Language identification

Language identification examines the text of each document to determine the primary language and up to two secondary languages present. This allows you to see how many languages are present in your collection, and the percentages of each language by document. You can then easily separate documents by language and batch out files to native speakers for review.

This page talks about how language identification works. For steps to set it up, see Running structured analytics.

See the following related pages:

How language identification works

For multi-language documents, language identification returns the top three languages found and their approximate percentages of the total text bytes. For example, 80% English and 20% French out of 1000 bytes of text means about 800 bytes of English and 200 bytes of French.

The operation analyzes each document for the following qualities to determine whether it contains a known language:

Character set. For example, Thai and Greek are particularly distinctive.
Letters and the presence or absence of accent marks.
Spelling of words. For example, words that end in “-ing” are likely English.

Language identification is a naive Bayesian classifier, using one of three different token algorithms:

For Unicode scripts such as Greek and Thai that map one-to-one to detected languages, the script defines the result.
For Chinese, Japanese, and Korean languages, single letters are scored instead of multi-letter combinations.
For all other languages, language identification ignores single letters and instead uses sequences of four letters, known as quadgrams.

It also ignores punctuation and HTML tags.
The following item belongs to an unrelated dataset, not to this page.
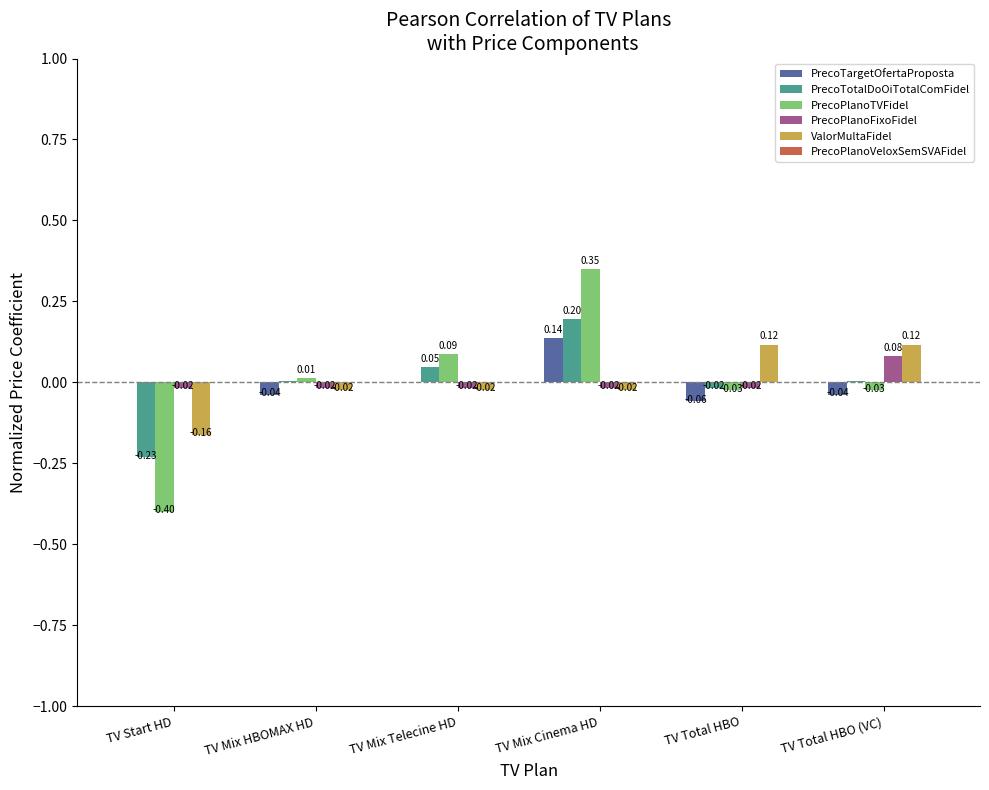

Which category has the highest value in the PrecoPlanoFixoFidel series?

TV Total HBO (VC)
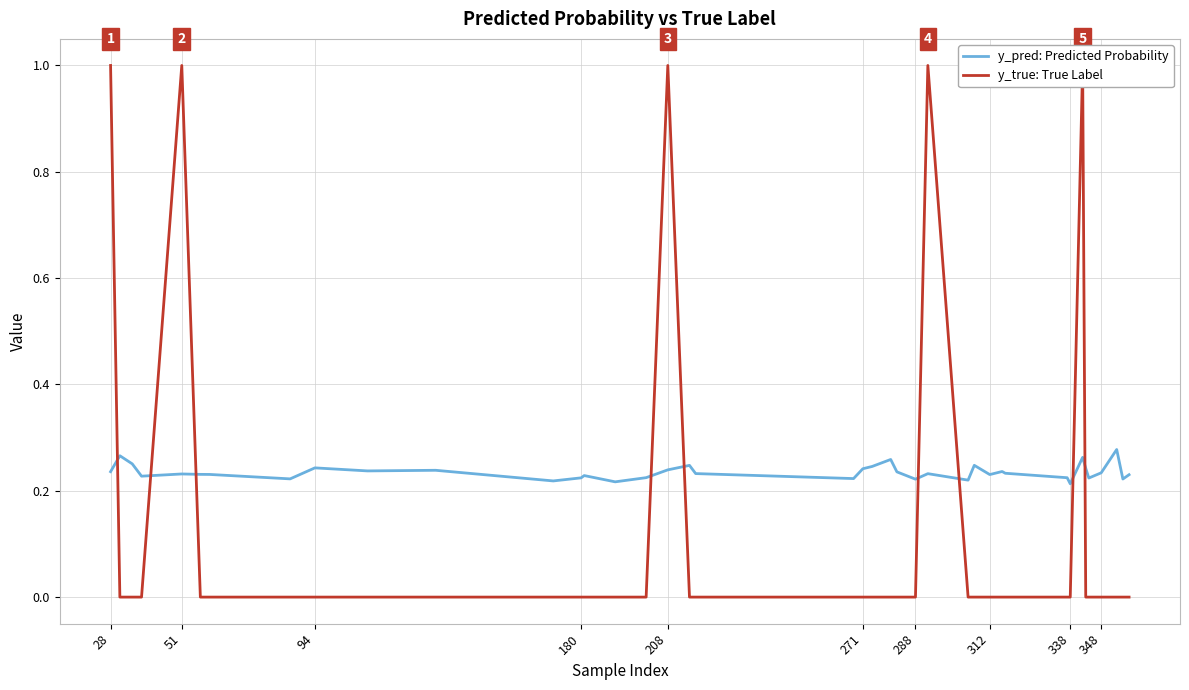

Count the number of data series in this chart.

2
Language identification is done exclusively on lowercase Unicode letters and marks; after expanding HTML entities; and after deleting digits, punctuation, and <tags>. For each letter sequence, the scoring uses the 3-6 most likely languages and their quantized log probabilities.

The analysis does not use a word list or dictionary. Instead, the engine examines the writing to determine the language. The training corpus is manually constructed from chosen web pages for each language, then augmented by careful automated scraping of over 100M additional web pages. The algorithm is designed to work best on sets of at least 200 characters, or roughly two sentences.

Choosing a field for analysis

When you set up the structured analytics set, the optional Select field to analyze field controls what text the operation analyzes. By default, this is set to the Extracted Text field. Languages contained in other fields will not be analyzed.

For more information, see Creating a structured analytics set.

Supported languages

Language identification supports 173 languages. See the Supported languages matrix for a complete list of the languages it can detect.

The analysis considers all Unicode characters, and it understands which characters are associated with each of the supported languages. For example, Japanese has several different character sets—kanji, katakana, and hiragana—all of which are supported.